Political purchasing. Less visible than the consumer economy, but huge in volume, is the purchasing done by governments. After the latest international contretemps, if I may still use that term, it's easy to imagine the contracting process becoming even more political than usual. We've already seen it happening with controvery over the U.S. military's use of French firms to provide satellite communications and food service. We'll see exactly the same thing in reverse. Imagine you're a German government minister considering bids from three companies. In this environment, is there any way you could give the contract to the American firm? Multiply that scenario by a thousand, and the phenomenon becomes significant.

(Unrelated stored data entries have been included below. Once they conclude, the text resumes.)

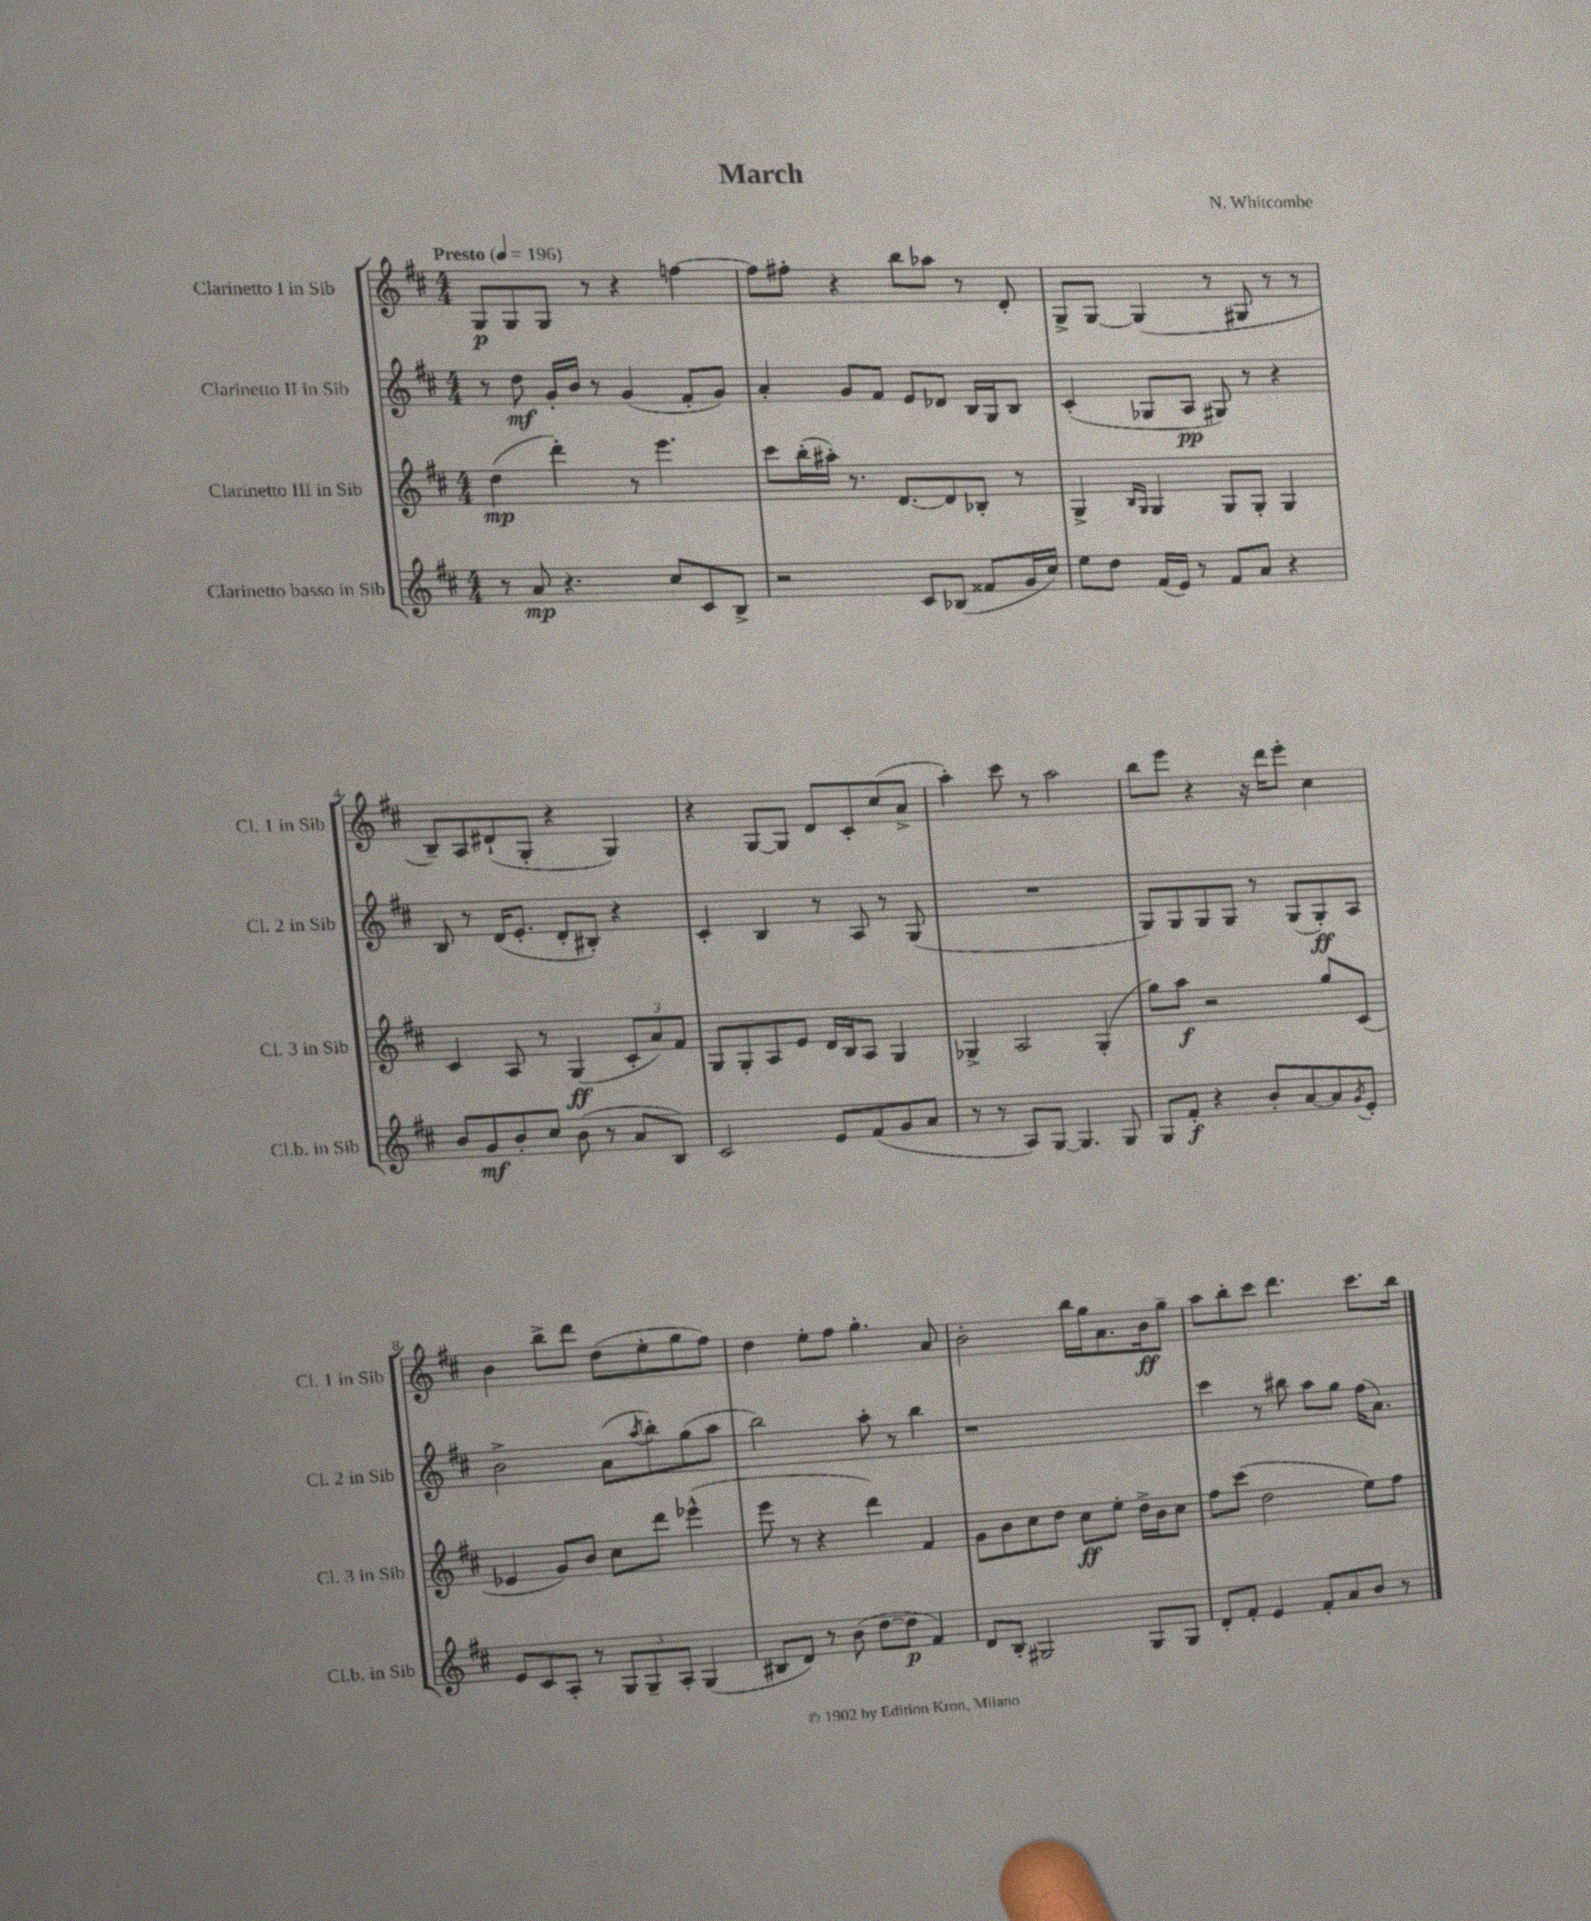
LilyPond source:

\header { title = "March" composer = "N. Whitcombe" }
<<
\new StaffGroup <<
\new Staff = "s0" \with { instrumentName = "Clarinetto I in Sib" shortInstrumentName = "Cl. 1 in Sib" } {
    \clef treble \key d \major \numericTimeSignature \time 4/4 \tempo "Presto" 4 = 196
    g8\p g8 g8 r8 r4 f''4~ |
    f''8 fis''8-. r4 b''8 aes''8 r8 d'8-. |
    g8-> g8~ g4( r8 gis8 r8 r8 |
    b8--) a8 dis'8-!( g8-. r4 g4) |
    r4 g8~ g8 d'8 cis'8-. cis''8( a'8-> |
    a''4-.) cis'''8 r8 a''2 |
    b''8 e'''8 r4 r16 d'''16 e'''8-. cis''4 |
    b'4 b''8-> d'''8 d''8( e''8-. g''8 fis''8) |
    d''4 e''8-. fis''8 g''4.-. a'8 |
    b'2-. b''16 g''16 a'8. b'16\ff g''8-- |
    a''8 b''8-. cis'''8 d'''4. cis'''8. b''16 \bar "|." |
}
\new Staff = "s1" \with { instrumentName = "Clarinetto II in Sib" shortInstrumentName = "Cl. 2 in Sib" } {
    \clef treble \key d \major \numericTimeSignature \time 4/4
    r8 d''8\mf g'16-. b'16 r8 g'4( fis'8-. g'8) |
    a'4-. g'8 fis'8 e'8 des'8 b16 g16 b8 |
    cis'4-.( ges8 a8\pp gis8) r8 r4 |
    b8 r8 d'16( e'8.-. d'8-. bis8-.) r4 |
    cis'4-. b4 r8 a8 r8 g8( |
    R1 |
    g8) g8 g8 g8 r8 g8( g8-.\ff) a8 |
    b'2-> a'8( \acciaccatura { a''8 } b''8-.) g''8( a''8 |
    b''2) a''8-. r8 b''4 |
    r1 |
    cis'''4 r8 bis''8 a''8 g''8 fis''16( a'8.) \bar "|." |
}
\new Staff = "s2" \with { instrumentName = "Clarinetto III in Sib" shortInstrumentName = "Cl. 3 in Sib" } {
    \clef treble \key d \major \numericTimeSignature \time 4/4
    d''4\mp( d'''4-.) r8 e'''4. |
    cis'''8 b''16-.( ais''16-.) r8. d'8.~ d'8 bes8-. r8 |
    g4-> \grace { b16 g16 } g4 g8 g8-. g4 |
    cis'4 a8 r8 g4\ff( \tuplet 3/2 { cis'8-. a'8) fis'8 } |
    g8 g8-. a8 e'8 d'16 b16 a8 g4 |
    ges4-> a2 ges4-.( |
    g''8) a''8\f r2 g''8 cis'8( |
    ees'4 g'8) b'8 cis''8 d'''8 ees'''4-^( |
    e'''8 r8 r4 d'''4) fis'4 |
    g'8 b'8 cis''8 d''8 cis''8\ff e''8-. d''16-> b'16 cis''8 |
    fis''8 cis'''8( d''2 e''8) fis''8 \bar "|." |
}
\new Staff = "s3" \with { instrumentName = "Clarinetto basso in Sib" shortInstrumentName = "Cl.b. in Sib" } {
    \clef treble \key d \major \numericTimeSignature \time 4/4
    r8 a'8\mp r4. cis''8 cis'8 b8-> |
    r2 cis'8 bes8( fisis'8 g'16 cis''16) |
    e''8 d''8 fis'16( e'16) r8 fis'8 a'8 r4 |
    b'8 g'8\mf b'8-. cis''8 b'8( r8 a'8 b8) |
    cis'2 e'8 fis'8( g'8 a'8 |
    r8 r8 a8) g8~ g4. g8 |
    g8 fis'8-.\f r4 b'8-. a'8~ a'8 \acciaccatura { g'8 } e'8-. |
    e'8 cis'8 a8-. r8 \tuplet 3/2 { g8 g8-- a8-. } g4( |
    bis8 d'8) r8 b'8( d''8~ d''8\p fis'4) |
    d'8 b8-. gis2 gis8 gis8 |
    d'8-. fis'8-. e'4 fis'8-. a'8 b'8 r8 \bar "|." |
}
>>
>>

A protectionist spiral. Not a certainty, but a big possibility is that the good work of trade liberalization over the past decade could start to unravel. Such liberalization, under the name of globalization, had begun to look like an unstoppable trend. But in fact such a trend never advances on its own. Countries get rid of trade barriers only slowly and hesitantly, continually afraid they'll get the short end of the deal. Negotiators have to fight for every inch of gain, and the process is like pushing a boulder up a mountain. As that metaphor implies, it's only too easy for the boulder to start rolling down, for countries angrily to slap on tariffs and quotas and other trade barriers, ever more so as they see others doing the same. If U.S. relations with France, Germany, Russia, and China don't start to improve quickly, the barriers could start to rise again, to the detriment of exporters, not to mention consumers worldwide.
Watching the war coverage on television is gripping for sure. But for investors, what's going on behind the scenes -- the subtler, less immediate, and less visual effects of the fighting -- will prove to be more important than anything we see live from Baghdad.